EXERCISE PROMPT:
For this exercise, reproduce each entry below exactly, excluding pictures.

DATA SECTION:

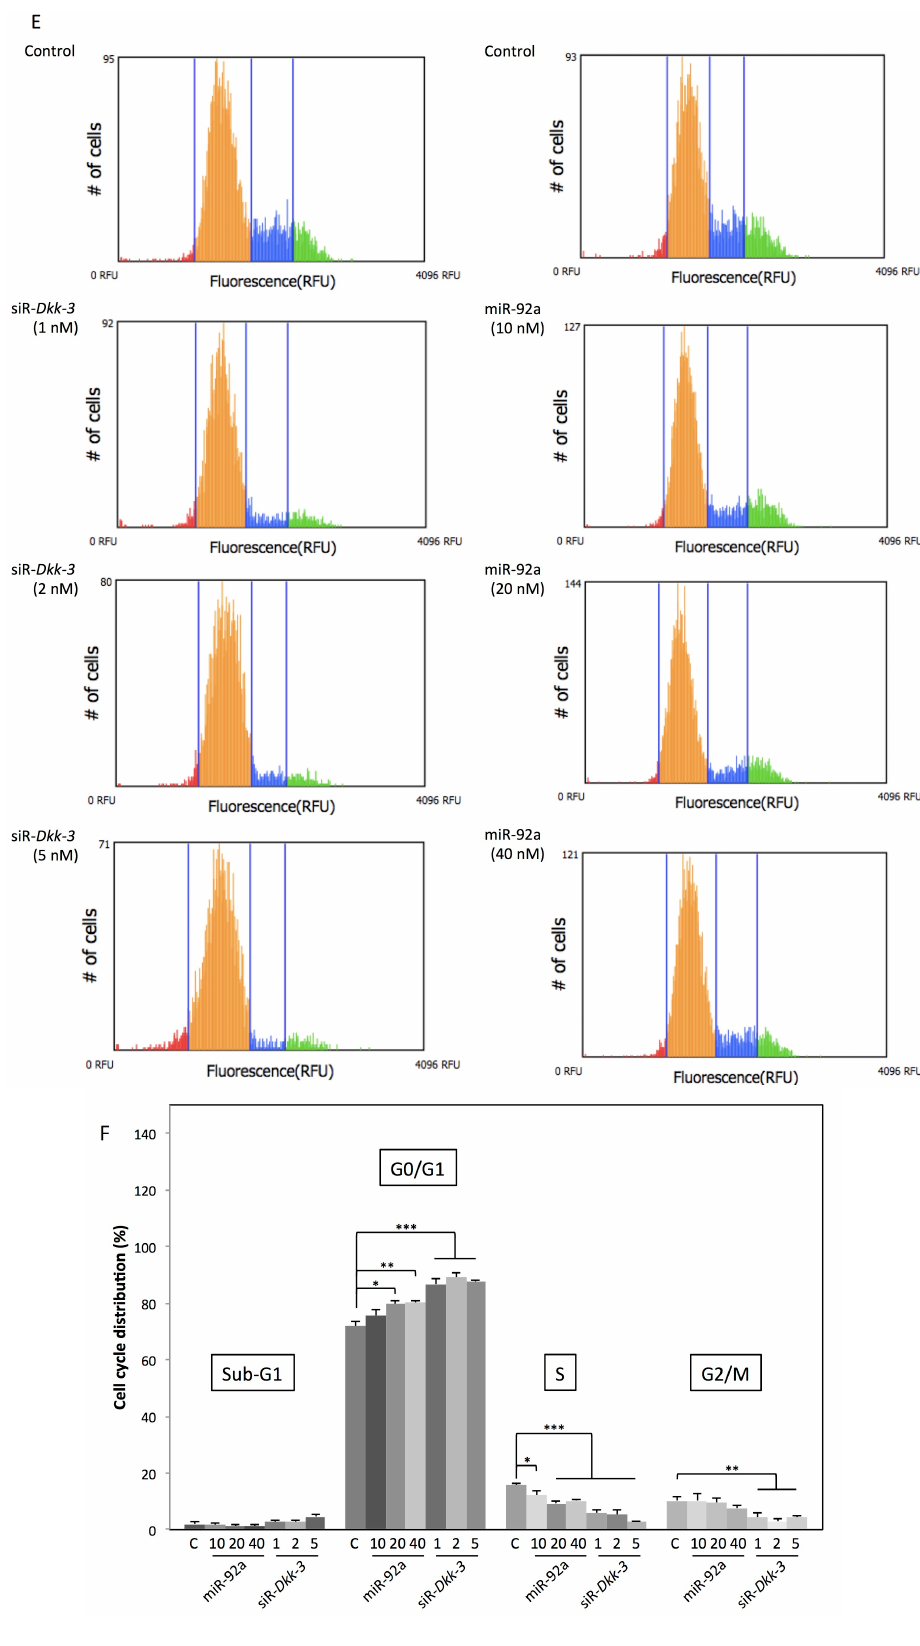
Figure 2. cont. Figure 2.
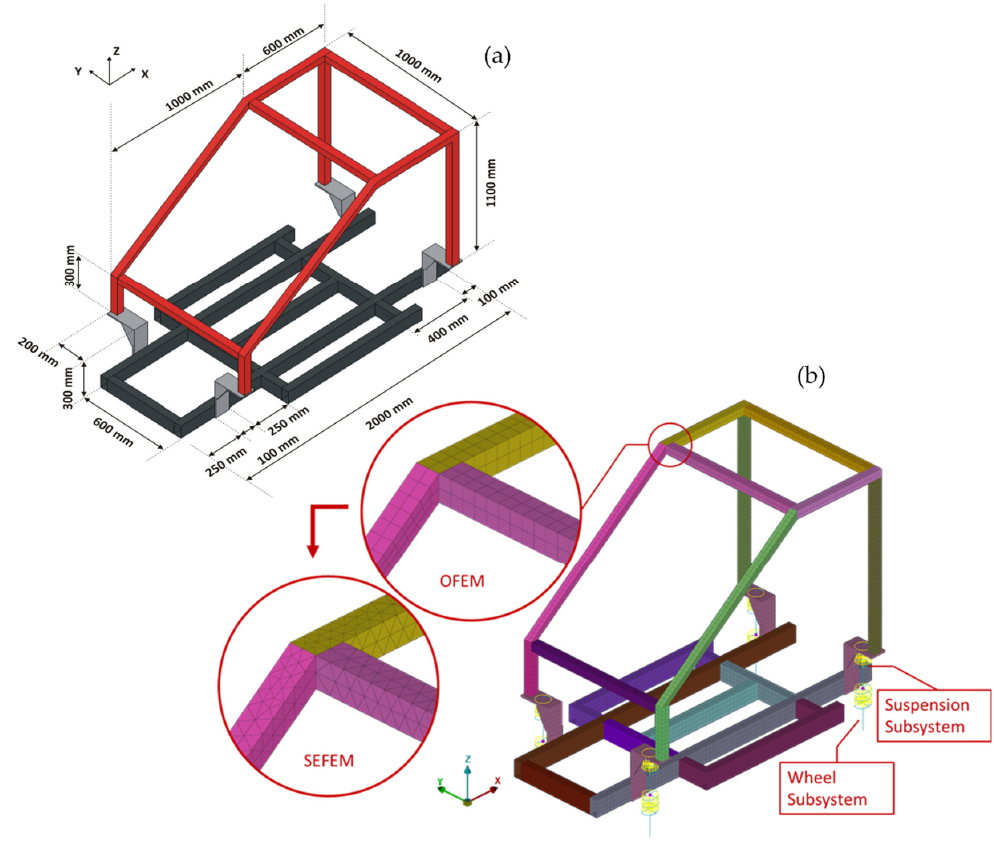
Figure 4. ( a ) Dimensions of the frame substructure Optimal and ( b ) FE Model (OFEM) and Simulated Experimental FE Model (SEFEM).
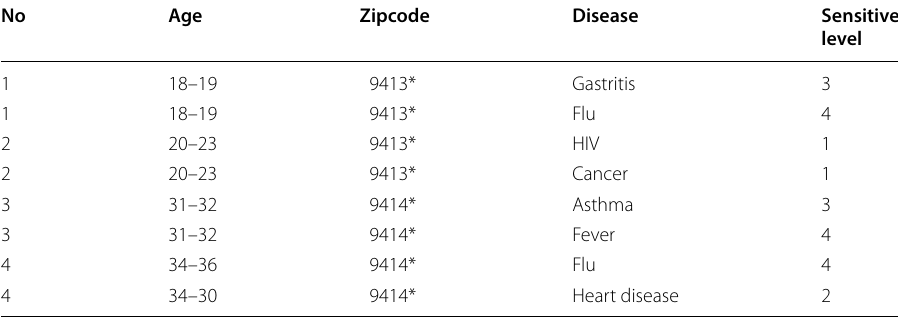
Table 6 after 1st level of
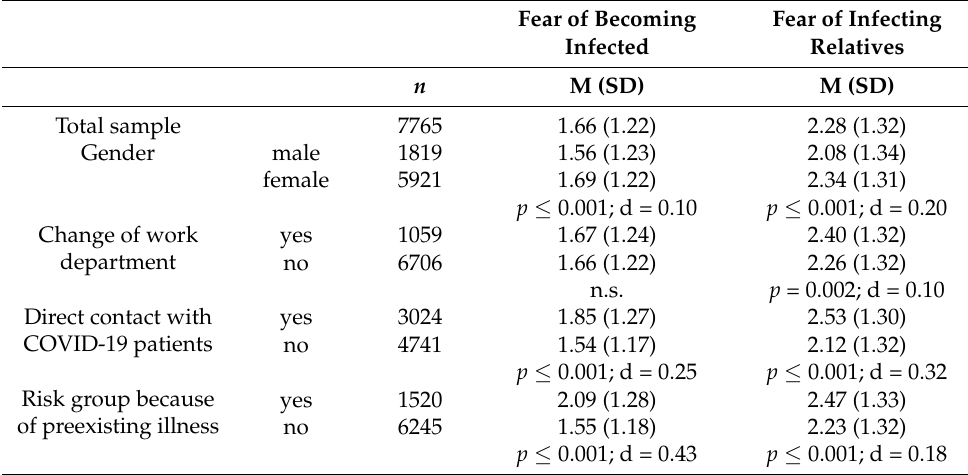
Table 4. Fear of infection among the sample of healthcare workers.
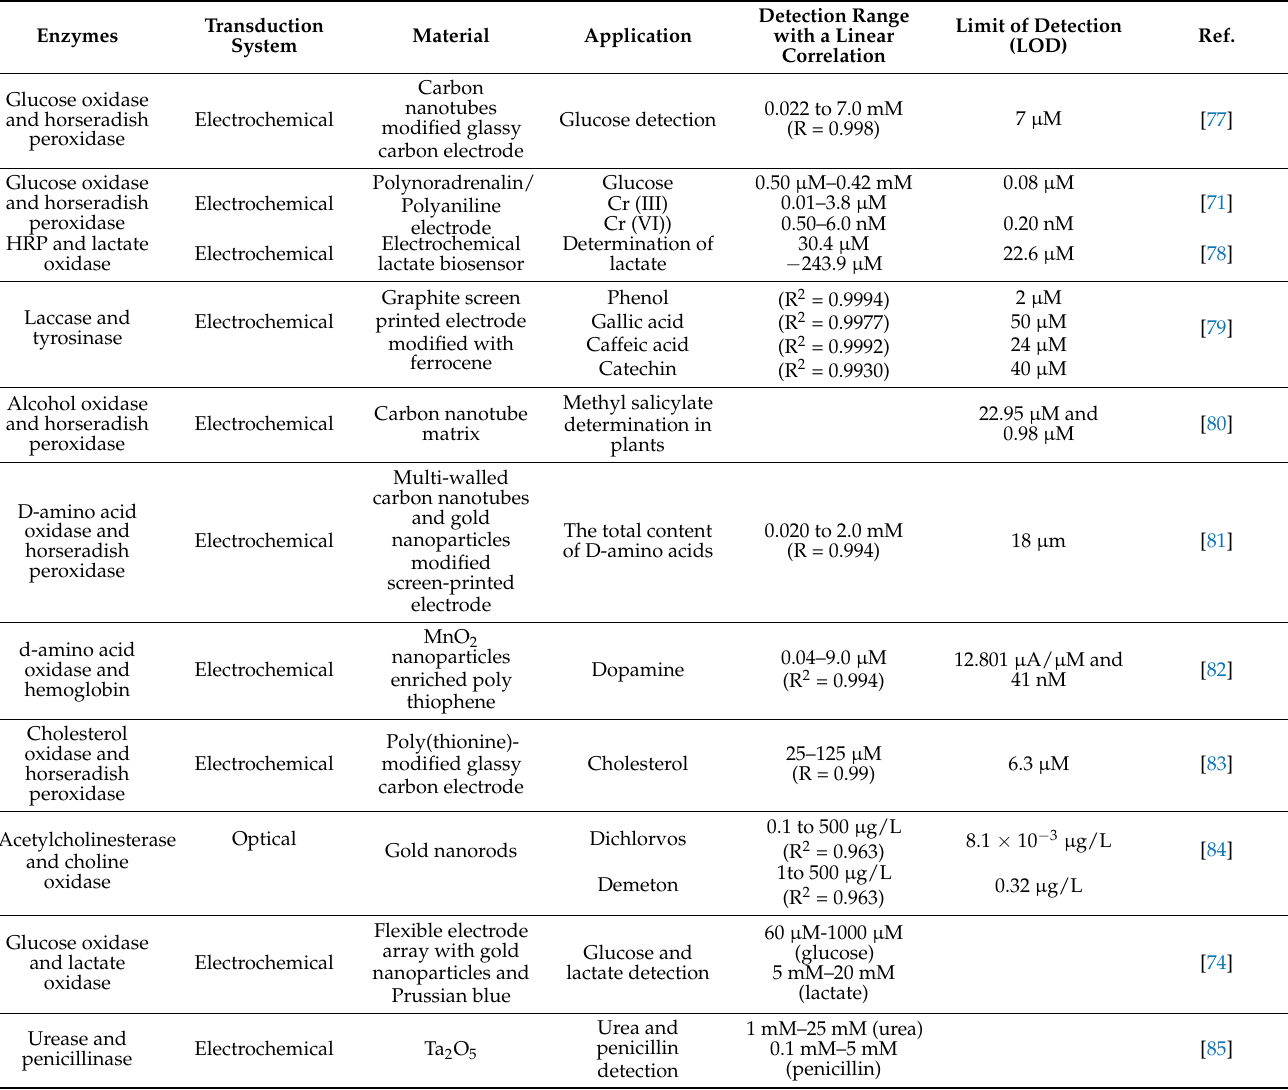
Table 5. Bi-enzyme systems for biosensors, specifications, and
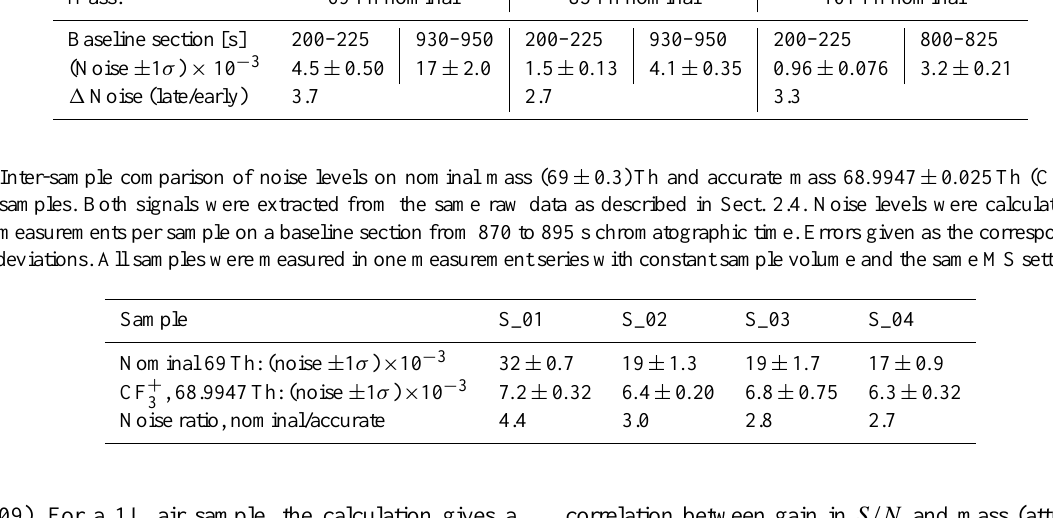
Table 3. Intra-sample comparison of noise levels on three typical halocarbon ion masses (nominal mass intensities). For each ion mass, two baseline sections were chosen for noise calculation, at the beginning and towards the end of the chromatogram. Noise levels and according 1 σ standard deviations were determined over 40 chromatograms measuring the same reference gas and constant sample volume of 0.66L. The (cid:49) Noise row shows noise on late baseline section divided by noise on early baseline section.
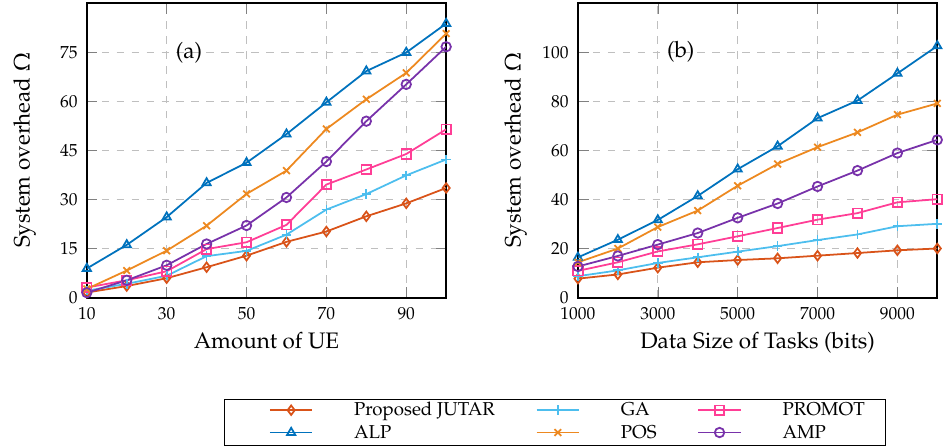
Figure 4. Comparison results of the system overhead vs. ( a ) amount of UE, ( b ) data size for the proposed JUTAR algorithm [8,10,18,19].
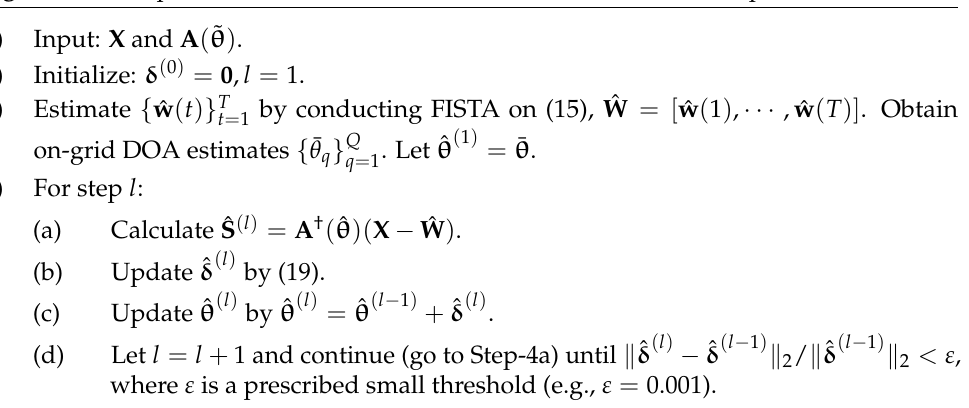
Algorithm 2 Proposed FISTA-based method for DOA estimation in impulsive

ANSWER TO THIS TASK:
Figure 2. cont. Figure 2.
Figure 4. ( a ) Dimensions of the frame substructure Optimal and ( b ) FE Model (OFEM) and Simulated Experimental FE Model (SEFEM).
Table 6 after 1st level of
Table 4. Fear of infection among the sample of healthcare workers.
Table 5. Bi-enzyme systems for biosensors, specifications, and
Table 3. Intra-sample comparison of noise levels on three typical halocarbon ion masses (nominal mass intensities). For each ion mass, two baseline sections were chosen for noise calculation, at the beginning and towards the end of the chromatogram. Noise levels and according 1 σ standard deviations were determined over 40 chromatograms measuring the same reference gas and constant sample volume of 0.66L. The (cid:49) Noise row shows noise on late baseline section divided by noise on early baseline section.
Figure 4. Comparison results of the system overhead vs. ( a ) amount of UE, ( b ) data size for the proposed JUTAR algorithm [8,10,18,19].
Algorithm 2 Proposed FISTA-based method for DOA estimation in impulsive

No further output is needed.